Für die Arbeit, die die Gefangenen leisten, werden sie bezahlt. Man hat sogar, um ihren Fleiß und Eifer anzuspornen, verschiedene Lohnklassen eingerichtet. Doch hat es anfangs, wie mir der Kommandant des Lagers erzählte, Mühe gemacht, die jungen Burschen zur Annahme des Geldes zu bewegen. Sie glaubten wahrscheinlich, sie würden sich für spätere Zeiten Unannehmlichkeiten in ihrer Heimat aussetzen, wenn sie sich von den Deutschen bar bezahlen ließen. Allmählich aber siegte die Erkenntnis, dass Geld Geld sei und immer irgendwie verwendet werden könnte. Also nahmen sie‘s nun. übrigens haben manche auch von Hause aus, über die Schweiz hin, von ihren Angehörigen Geld erhalten, das dann von der nächsten Etappe ausbezahlt wird. Auch diese pünktliche Erledigung so wertvoller Sendungen, die in ihrem Vaterlande leicht abhandenkommen, hat die Gefangenen in Erstaunen über ihre Wächter versetzt und ihr Vertrauen gestärkt.

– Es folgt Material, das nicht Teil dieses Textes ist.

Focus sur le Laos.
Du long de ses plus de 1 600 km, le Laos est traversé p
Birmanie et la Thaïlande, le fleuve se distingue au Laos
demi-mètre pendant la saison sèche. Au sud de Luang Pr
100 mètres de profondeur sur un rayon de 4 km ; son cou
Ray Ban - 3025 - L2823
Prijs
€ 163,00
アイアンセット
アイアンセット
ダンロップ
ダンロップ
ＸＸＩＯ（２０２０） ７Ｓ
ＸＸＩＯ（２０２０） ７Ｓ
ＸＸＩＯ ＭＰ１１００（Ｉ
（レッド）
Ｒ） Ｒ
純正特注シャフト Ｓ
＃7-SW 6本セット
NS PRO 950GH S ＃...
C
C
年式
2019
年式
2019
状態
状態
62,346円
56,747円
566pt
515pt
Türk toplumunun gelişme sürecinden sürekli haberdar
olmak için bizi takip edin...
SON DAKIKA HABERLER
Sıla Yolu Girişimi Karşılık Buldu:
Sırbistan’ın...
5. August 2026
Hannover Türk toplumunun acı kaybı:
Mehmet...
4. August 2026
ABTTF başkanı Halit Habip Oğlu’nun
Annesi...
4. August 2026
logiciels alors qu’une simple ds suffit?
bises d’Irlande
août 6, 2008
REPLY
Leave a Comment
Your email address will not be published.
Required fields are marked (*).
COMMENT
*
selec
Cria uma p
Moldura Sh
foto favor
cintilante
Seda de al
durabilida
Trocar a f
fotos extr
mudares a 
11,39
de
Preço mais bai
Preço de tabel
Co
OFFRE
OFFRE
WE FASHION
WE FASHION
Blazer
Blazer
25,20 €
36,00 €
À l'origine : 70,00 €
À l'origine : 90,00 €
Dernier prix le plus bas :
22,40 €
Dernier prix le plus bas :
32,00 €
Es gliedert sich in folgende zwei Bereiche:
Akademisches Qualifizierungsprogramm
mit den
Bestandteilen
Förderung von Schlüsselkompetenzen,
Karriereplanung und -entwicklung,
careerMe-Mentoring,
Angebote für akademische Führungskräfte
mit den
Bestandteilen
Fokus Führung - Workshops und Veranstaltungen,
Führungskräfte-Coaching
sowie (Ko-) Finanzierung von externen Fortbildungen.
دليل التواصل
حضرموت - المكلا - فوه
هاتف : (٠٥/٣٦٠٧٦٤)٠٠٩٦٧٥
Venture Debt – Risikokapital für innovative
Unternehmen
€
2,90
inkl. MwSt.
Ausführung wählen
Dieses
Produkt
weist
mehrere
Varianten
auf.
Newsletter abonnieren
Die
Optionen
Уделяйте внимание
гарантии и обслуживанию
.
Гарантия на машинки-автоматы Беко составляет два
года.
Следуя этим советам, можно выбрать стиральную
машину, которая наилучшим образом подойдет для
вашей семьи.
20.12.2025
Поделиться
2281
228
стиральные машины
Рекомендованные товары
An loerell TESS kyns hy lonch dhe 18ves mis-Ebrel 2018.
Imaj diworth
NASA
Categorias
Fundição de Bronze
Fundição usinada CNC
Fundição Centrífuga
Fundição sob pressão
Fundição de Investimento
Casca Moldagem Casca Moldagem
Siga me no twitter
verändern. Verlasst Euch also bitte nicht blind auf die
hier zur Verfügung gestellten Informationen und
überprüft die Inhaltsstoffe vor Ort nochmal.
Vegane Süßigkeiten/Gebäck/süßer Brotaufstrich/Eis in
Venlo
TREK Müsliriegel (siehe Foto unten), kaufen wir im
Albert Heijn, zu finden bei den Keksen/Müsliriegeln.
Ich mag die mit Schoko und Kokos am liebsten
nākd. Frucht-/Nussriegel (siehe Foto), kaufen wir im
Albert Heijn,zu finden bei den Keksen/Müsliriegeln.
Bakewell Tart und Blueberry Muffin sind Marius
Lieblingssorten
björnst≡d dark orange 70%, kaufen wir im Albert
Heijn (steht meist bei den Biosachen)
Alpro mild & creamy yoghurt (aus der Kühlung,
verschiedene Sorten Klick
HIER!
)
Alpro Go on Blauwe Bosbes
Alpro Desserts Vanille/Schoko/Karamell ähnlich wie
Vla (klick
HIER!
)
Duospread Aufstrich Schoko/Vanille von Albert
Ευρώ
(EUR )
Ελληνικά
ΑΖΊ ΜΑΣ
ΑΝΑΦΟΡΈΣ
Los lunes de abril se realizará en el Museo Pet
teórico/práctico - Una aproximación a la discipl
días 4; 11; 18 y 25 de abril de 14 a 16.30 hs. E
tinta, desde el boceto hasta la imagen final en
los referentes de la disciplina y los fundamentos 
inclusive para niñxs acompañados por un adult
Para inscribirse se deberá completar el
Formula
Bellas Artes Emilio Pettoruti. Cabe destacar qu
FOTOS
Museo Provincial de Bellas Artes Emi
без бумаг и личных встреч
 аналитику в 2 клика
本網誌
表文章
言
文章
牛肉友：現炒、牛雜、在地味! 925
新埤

Musterhaft ist die Unterbringung der Leute. Der Eßraum, eine große Holzhalle, sieht wie ein kolossales Dorfwirtshaus aus, blitzsauber, schmuck und blank gescheuert. Nicht minder die Schlafraume. Wenn die Herrschaften es zu Hause oder in der russischen Armee alle so gut gehabt hätten! Höchstens der Pelzhändler aus Kurland oder der jüdische Lehrer aus der Umgegend von Odessa haben noch bessere Tage gesehen. Aber auch sie erklären, dass sie glücklich seien, eine solche Gefangenschaft zu genießen. Auch sie denken wohl dasselbe, was die französischen Gefangenen so gern mit einem Seufzer der Erleichterung offen aussprechen: „Enfin loin de danger!“ oder: „Pour moi la guerre est finis.“

Die Franzosen schicken unsere braven und tapferen Leute nach Dahomey oder an andere Orte mit mörderischem Klima. Wir „deportieren“ gefangene Russen nach — Frankreich. Ist das nicht eine hübsche Gegenüberstellung?